Brescia, domenica 12 dicembre. Attorno alle 8.45 del mattino presso l’ospedale civile viene constatato il decesso di El Hady Seyou Gadiaga, 36 anni, cittadino del Senegal, in Italia da circa 15 anni. In ospedale era arrivato da poco. Da venerdì pomeriggio El Hady era trattenuto presso la caserma dei carabinieri di piazza Tebaldo Brusato.
In base alla legge Bossi-Fini e al “pacchetto sicurezza” del 2009, si trovava in stato d’arresto soltanto perché era stato trovato privo dei documenti per il soggiorno regolare in Italia e mesi fa era stato colpito da un provvedimento di espulsione per “immigrazione clandestina”. Come previsto dalla legge, El Hady non aveva più il permesso di soggiorno che ha avuto per molti anni perché aveva perso il lavoro.
Sono in corso accertamenti da parte della magistratura sulle cause del decesso di El Hady, che secondo la versione dei carabinieri ha avuto un malore improvviso e inspiegabile.
L’Associazione Diritti per Tutti sta seguendo il caso con la massima attenzione. Stiamo raccogliendo tutte le informazioni necessarie a capire che cosa sia successo all’interno della caserma dei carabinieri di piazza Tebaldo Brusato. Non desisteremo finché tutto non sarà chiarito.
Certo è, già ora, che El Hady in quella caserma è entrato vivo e ne è uscito morente, o forse addirittura già morto, dopo poco più di 24 ore.
Certo è che i carabinieri non potevano non sapere che El Hady soffriva di una forma d’asma cronica, per la quale portava sempre con se’, oltre ad un’apposita bomboletta, anche la necessaria documentazione medica.
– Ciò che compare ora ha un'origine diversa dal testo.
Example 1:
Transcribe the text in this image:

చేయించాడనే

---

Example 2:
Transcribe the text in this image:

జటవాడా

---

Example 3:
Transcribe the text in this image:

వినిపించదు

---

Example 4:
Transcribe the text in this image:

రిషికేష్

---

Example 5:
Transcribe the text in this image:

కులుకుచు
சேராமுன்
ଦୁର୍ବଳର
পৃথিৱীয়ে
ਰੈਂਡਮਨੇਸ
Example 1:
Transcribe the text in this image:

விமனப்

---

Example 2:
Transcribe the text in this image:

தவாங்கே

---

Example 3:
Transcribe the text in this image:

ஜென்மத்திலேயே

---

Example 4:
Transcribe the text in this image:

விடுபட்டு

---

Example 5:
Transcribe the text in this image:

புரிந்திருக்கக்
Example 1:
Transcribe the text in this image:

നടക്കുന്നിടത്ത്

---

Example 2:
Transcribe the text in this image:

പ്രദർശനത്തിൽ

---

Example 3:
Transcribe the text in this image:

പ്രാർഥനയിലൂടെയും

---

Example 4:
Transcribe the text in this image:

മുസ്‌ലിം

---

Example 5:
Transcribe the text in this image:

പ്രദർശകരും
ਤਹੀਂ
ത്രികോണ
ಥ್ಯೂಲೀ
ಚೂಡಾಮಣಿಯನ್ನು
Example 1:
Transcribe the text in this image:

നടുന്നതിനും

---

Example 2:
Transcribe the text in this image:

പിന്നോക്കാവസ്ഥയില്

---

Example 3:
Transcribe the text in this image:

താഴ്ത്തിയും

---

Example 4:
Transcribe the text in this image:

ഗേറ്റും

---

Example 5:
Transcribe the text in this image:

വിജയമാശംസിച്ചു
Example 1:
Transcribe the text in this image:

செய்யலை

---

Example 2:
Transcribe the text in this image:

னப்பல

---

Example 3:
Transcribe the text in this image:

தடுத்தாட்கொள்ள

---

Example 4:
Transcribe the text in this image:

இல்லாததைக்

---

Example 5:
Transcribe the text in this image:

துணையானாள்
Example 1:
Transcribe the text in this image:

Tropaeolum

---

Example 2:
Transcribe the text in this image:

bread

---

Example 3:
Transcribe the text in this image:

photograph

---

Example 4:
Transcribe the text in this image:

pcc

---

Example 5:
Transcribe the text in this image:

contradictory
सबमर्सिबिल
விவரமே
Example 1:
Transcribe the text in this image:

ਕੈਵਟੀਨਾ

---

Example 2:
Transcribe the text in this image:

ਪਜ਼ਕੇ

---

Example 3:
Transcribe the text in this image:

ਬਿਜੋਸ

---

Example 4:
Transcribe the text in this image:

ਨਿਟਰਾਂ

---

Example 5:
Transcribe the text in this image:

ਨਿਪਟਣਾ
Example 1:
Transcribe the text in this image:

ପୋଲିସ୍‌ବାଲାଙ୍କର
Certo è che El Hady è stato condotto in quella caserma grazie all’applicazione della legge Bossi-Fini e del “pacchetto sicurezza” (L 94/09) che trasforma in colpevoli di reato gli immigrati irregolari.
Certo è che nella giornata e nella serata di venerdì 10 dicembre, guarda caso alla vigilia della manifestazione dei migranti per i permessi di soggiorno del giorno successivo, le forze dell’ordine, in particolare i carabinieri, hanno intensificato nelle strade le massicce azioni di controllo dei documenti che soprattutto da novembre, per rappresaglia contro la battaglia della gru per la regolarizzazione, hanno reso Brescia città blindata dalla polizia, territorio di caccia aperta agli immigrati cosiddetti clandestini e non solo, un vero laboratorio dell’autoritarismo padano e del razzismo, voluto direttamente da Maroni.
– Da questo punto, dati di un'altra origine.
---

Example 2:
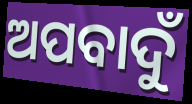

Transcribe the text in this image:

ଅପବାଦୁଁ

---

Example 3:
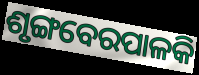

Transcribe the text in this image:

ଶୃଙ୍ଗବେରପାଳକି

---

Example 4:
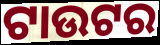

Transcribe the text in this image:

ଟାଉଟର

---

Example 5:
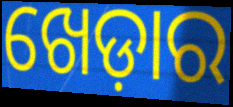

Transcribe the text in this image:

ଖେଡ଼ାର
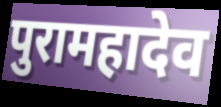
पुरामहादेव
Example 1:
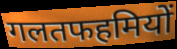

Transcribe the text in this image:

गलतफहमियों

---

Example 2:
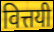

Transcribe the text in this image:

वित्तयी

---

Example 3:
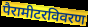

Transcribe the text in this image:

पैरामीटरविवरण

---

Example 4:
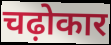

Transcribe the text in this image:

चढ़ोकार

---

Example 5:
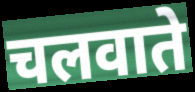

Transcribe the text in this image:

चलवाते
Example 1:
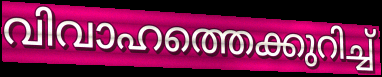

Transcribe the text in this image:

വിവാഹത്തെക്കുറിച്ച്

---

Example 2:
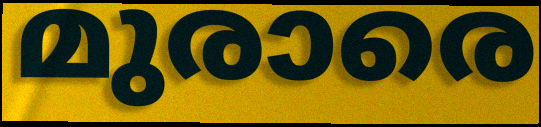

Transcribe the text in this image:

മുരാരെ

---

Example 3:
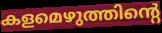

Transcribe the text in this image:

കളമെഴുത്തിന്റെ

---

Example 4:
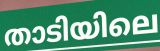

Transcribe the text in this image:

താടിയിലെ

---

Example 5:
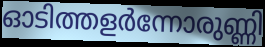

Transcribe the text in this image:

ഓടിത്തളർന്നോരുണ്ണി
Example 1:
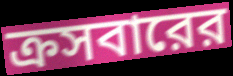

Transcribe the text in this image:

ক্রসবারের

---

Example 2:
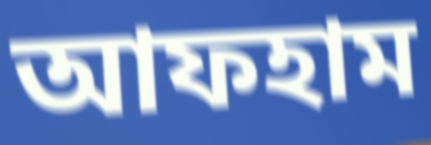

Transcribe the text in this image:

আফহাম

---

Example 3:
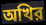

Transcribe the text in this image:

অখির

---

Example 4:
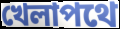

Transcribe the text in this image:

খেলাপথে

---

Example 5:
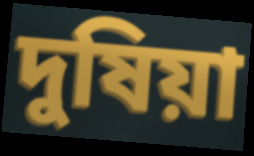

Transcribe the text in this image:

দুষিয়া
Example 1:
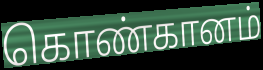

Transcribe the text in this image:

கொண்கானம்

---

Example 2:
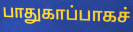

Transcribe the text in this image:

பாதுகாப்பாகச்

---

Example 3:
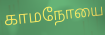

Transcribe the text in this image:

காமநோயை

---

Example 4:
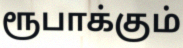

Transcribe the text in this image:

ரூபாக்கும்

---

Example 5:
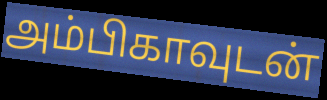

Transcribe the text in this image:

அம்பிகாவுடன்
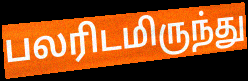
பலரிடமிருந்து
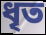
ধৃত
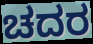
ಚದರ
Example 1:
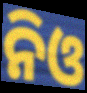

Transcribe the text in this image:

ନିଓ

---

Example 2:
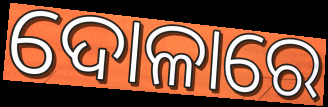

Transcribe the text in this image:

ଦୋଳାରେ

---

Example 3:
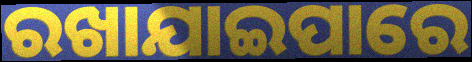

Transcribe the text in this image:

ରଖାଯାଇପାରେ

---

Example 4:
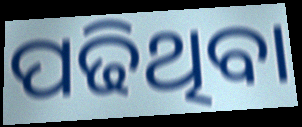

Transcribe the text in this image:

ପଢିଥିବା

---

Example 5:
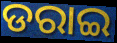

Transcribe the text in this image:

ଡରାଇ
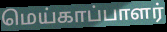
மெய்காப்பாளர்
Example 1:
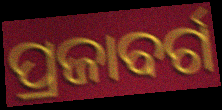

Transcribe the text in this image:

ପ୍ରଜାବର୍ଗ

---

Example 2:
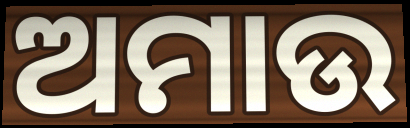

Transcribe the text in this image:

ଅମାଉ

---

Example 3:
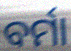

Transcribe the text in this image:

ବର୍ମା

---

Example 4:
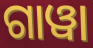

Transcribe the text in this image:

ଗାୱା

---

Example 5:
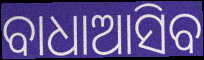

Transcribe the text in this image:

ବାଧାଆସିବ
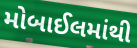
મોબાઈલમાંથી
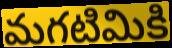
మగటిమికి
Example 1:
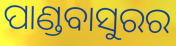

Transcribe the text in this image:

ପାଣ୍ଡବାସୁରର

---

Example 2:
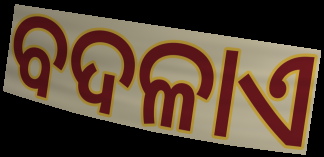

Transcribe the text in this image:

ବଦଳାଏ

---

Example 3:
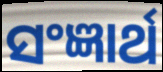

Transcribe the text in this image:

ସଂଜ୍ଞାର୍ଥ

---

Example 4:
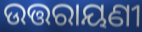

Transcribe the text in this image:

ଉତ୍ତରାୟଣୀ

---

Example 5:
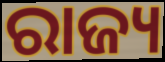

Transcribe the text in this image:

ରାଜ୍ୟ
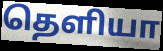
தெளியா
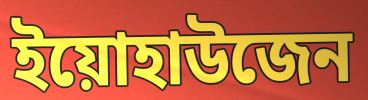
ইয়োহাউজেন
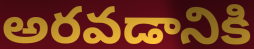
అరవడానికి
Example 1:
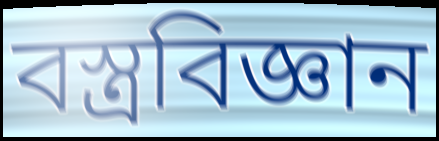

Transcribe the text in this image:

বস্ত্রবিজ্ঞান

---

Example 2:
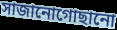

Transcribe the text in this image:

সাজানোগোছানো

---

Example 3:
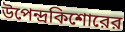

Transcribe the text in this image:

উপেন্দ্রকিশোরের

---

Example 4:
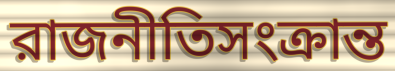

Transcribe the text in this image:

রাজনীতিসংক্রান্ত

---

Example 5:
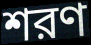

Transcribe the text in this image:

শরণ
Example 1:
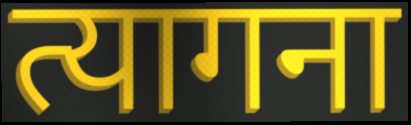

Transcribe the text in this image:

त्यागना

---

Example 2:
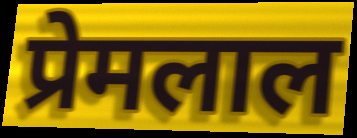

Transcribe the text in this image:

प्रेमलाल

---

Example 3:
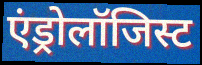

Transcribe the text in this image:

एंड्रोलॉजिस्ट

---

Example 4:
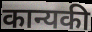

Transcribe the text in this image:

कान्यकी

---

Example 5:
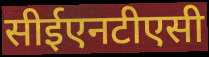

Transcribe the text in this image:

सीईएनटीएसी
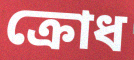
ক্রোধ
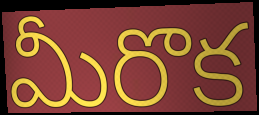
మీరొక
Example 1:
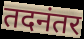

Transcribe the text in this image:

तदनंतर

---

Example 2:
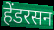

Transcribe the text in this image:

हेंडरसन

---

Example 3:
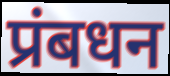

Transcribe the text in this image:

प्रंबधन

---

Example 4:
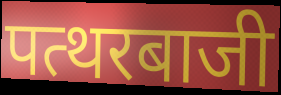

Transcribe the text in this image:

पत्थरबाजी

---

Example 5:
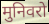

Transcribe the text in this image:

मुनिवरो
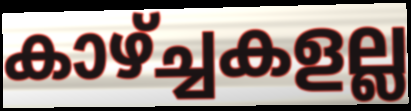
കാഴ്ച്ചകളല്ല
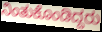
ನಿಂತುಕೊಂಡಿದ್ದರು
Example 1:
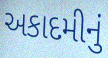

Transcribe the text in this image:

અકાદમીનું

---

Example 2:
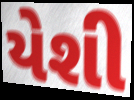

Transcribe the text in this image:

યેશી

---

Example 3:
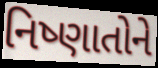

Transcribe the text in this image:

નિષ્ણાતોને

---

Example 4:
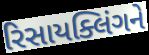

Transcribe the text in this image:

રિસાયક્લિંગને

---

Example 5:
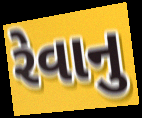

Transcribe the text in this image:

રેવાનુ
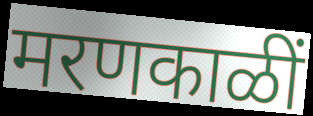
मरणकाळीं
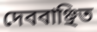
দেববাঞ্ছিত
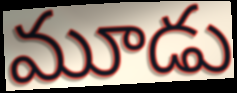
మూడు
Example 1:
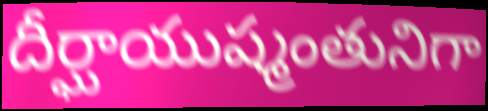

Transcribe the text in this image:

దీర్ఘాయుష్మంతునిగా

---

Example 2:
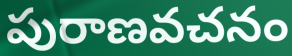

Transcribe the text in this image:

పురాణవచనం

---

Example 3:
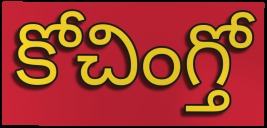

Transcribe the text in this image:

కోచింగ్తో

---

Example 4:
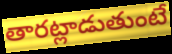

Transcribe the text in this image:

తారట్లాడుతుంటే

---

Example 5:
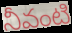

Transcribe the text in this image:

నీవంటి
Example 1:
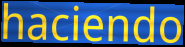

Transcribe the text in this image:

haciendo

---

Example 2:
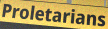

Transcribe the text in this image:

Proletarians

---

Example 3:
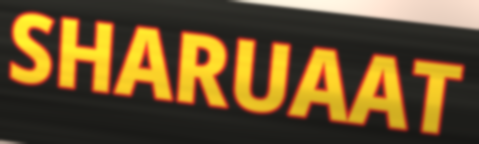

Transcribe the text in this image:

SHARUAAT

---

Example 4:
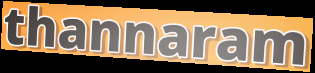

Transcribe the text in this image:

thannaram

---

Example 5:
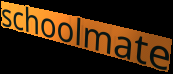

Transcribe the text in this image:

schoolmate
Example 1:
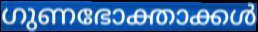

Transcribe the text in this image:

ഗുണഭോക്താക്കൾ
El Hady è incappato in questi controlli, come del resto anche Lai, giovane immigrato senegalese molto conosciuto fra i partecipanti alla lotta per la regolarizzazione. Entrambi venerdì 10 dicembre sono stati condotti nelle caserme dei carabinieri. Lai ne è uscito soltanto sabato pomeriggio. El Hady non ne è più uscito, se non per un’ormai tardiva corsa verso l’ospedale.
Vogliamo sapere. Perchè quel che già sappiamo è inquietante, oltre che doloroso soprattutto per i familiari e gli amici di El Hady Seyou Gadiaga.
Le testimonianze che abbiamo raccolto soprattutto tra le persone più vicine a El Hady avvalorano e rendono meritevole di accertamenti molto approfonditi l’ipotesi che si tratti di un caso di grave omissione di soccorso, tanto più inammissibile perché ad esserne responsabili sarebbero i carabinieri che avevano in custodia El Hady dopo averlo arrestato e trattenuto per più di 24 ore in una cella di sicurezza della caserma dei carabinieri di piazza Tebaldo Brusato.
Stefano Cucchi, Federico Aldrovandi, Gabriele Sandri, Aldo Bianzino, Carlo Giuliani… Omicidi di Stato. Impossibile non domandarsi chi sarà il prossimo. Non siamo affatto sicuri che la riposta non sia già arrivata, che non venga da Brescia, che non abbia il nome di un uomo senegalese di 36 anni.